4 leadership strategies for young hospital CEOs

The pressures of overseeing a major healthcare organization are never-ending, but it's especially difficult when your direct reports have more experience than you do.

It's a situation hospital chief executive officers will increasingly face given high CEO turnover and the trend of organizations hiring senior executives who don't necessarily have healthcare experience.

Nicholas R. Tejeda, CEO of Doctors Hospital of Manteca (Calif.), a 73-bed facility affiliated with the Tenet Healthcare Corporation, (pictured right) knows this first-hand.

In an exclusive interview with FierceHealthcare prior to his presentation today at the American College of Healthcare Executives Congress, Tejeda said he's battled perceptions about his age and experience in every hospital management job he's had--beginning with his first stint as a supervisor, when a lab director said he'd quit before reporting to Tejeda.

"I told him, 'I can work the rest of my life and not be as experienced as you and I will never be as good a lab director as you. My job is to identify how we measure your success, hold you accountable to that success, listen when you need resources and, most importantly, to get you resources,'" Tejeda said.

Ultimately, he and the lab director formed a successful working relationship, but Tejeda said he made a mistake that contributed to the negative beginning by not proactively managing communication about the reporting structure.

"The COO just told him and I should have worked with the COO to manage the communication better as to why he wanted the lab director to report to me and why he trusted me. That didn't occur. As a result the [lab director] thought he'd lose respect among his peers because he was the first director not reporting directly to the COO."

Tejeda said he understood his employee's reaction--the director thought Tejeda would try to micromanage the department, even though he had no lab experience.

It wasn't the last time he had such an encounter in his career. Often, his youthful appearance made staff members jump to the conclusion that the hospital had given up on leadership and it was now a "training ground" for executives or that the hospital was about to sell the facility or merge with another organization.

To help young CEOs--or those who may be new to the healthcare industry--learn from his experience, Tejeda offers four pieces of advice:

1. Communication matters: Appearances do count, he said, which means you can't dress and act young. "You can't have spikey hair when you are young leader. Don't act like a kid. It's the message that matters."

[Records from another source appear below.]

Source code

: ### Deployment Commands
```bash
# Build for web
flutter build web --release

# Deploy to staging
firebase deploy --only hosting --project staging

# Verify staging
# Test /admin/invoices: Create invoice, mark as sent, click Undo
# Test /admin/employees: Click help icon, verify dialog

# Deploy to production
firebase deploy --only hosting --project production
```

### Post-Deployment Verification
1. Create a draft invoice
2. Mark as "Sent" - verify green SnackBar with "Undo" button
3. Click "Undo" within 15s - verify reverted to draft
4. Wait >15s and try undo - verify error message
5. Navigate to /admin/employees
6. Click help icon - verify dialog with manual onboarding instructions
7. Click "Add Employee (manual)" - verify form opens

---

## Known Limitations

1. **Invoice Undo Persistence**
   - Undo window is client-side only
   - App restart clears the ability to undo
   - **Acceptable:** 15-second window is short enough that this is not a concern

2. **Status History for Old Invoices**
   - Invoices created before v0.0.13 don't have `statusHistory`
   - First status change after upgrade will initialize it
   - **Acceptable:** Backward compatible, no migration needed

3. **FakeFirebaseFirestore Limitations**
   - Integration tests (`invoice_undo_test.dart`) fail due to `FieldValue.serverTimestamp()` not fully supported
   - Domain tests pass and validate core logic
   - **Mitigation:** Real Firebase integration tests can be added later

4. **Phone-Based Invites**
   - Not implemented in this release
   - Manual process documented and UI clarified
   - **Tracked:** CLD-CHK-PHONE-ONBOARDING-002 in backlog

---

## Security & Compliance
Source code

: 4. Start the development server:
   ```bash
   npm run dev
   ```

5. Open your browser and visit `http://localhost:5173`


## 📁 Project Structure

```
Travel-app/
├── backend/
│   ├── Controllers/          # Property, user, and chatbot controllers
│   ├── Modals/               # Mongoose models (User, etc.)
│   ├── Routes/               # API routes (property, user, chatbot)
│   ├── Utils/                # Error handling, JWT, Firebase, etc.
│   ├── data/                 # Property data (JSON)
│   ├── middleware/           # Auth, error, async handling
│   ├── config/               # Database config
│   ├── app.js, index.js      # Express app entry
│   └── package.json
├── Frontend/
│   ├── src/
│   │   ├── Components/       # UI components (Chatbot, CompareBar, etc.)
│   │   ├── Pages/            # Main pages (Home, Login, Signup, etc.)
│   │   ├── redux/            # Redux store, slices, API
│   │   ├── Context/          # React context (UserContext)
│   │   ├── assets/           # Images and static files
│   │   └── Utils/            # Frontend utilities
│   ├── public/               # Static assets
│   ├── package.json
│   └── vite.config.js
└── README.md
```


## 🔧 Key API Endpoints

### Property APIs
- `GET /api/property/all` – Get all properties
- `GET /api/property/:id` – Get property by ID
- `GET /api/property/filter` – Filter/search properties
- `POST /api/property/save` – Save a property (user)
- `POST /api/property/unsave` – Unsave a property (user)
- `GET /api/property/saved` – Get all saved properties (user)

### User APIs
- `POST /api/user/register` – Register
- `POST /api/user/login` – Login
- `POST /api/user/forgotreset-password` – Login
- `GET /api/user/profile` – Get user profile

2. Respect the past: Young CEOs need to learn from the past and integrate those lessons into future decisions, he said. "Often people want to dismiss the past and forget the shoulders they are standing on. Ask about the past but don't lose sight of the fact that you are supposed to translate those decisions to the future journey," Tejeda said.

3. But look to the future: "If people see you are doing things that benefit the organization in the long term, it will go a long way and they will begin to trust your decision-making and your willingness to work," he said. "Don't just do short-sighted things, like yelling, firing or making immediate cost-saving opportunities."

4. Express curiosity: To overcome negative assumptions that staff will make about you as a young leader, take advantage of some expectations that work in your favor. For example, many staff think of young leaders as full of energy and eager to prove themselves. "If they expect it, allow it to be a tool and allow more experienced employees to implement what they want to do if it makes good business sense," he said. Once staff see that you will take action and get organizational support for their projects, Tejeda said, even the youngest leader can quickly develop credibility and gain employees' trust.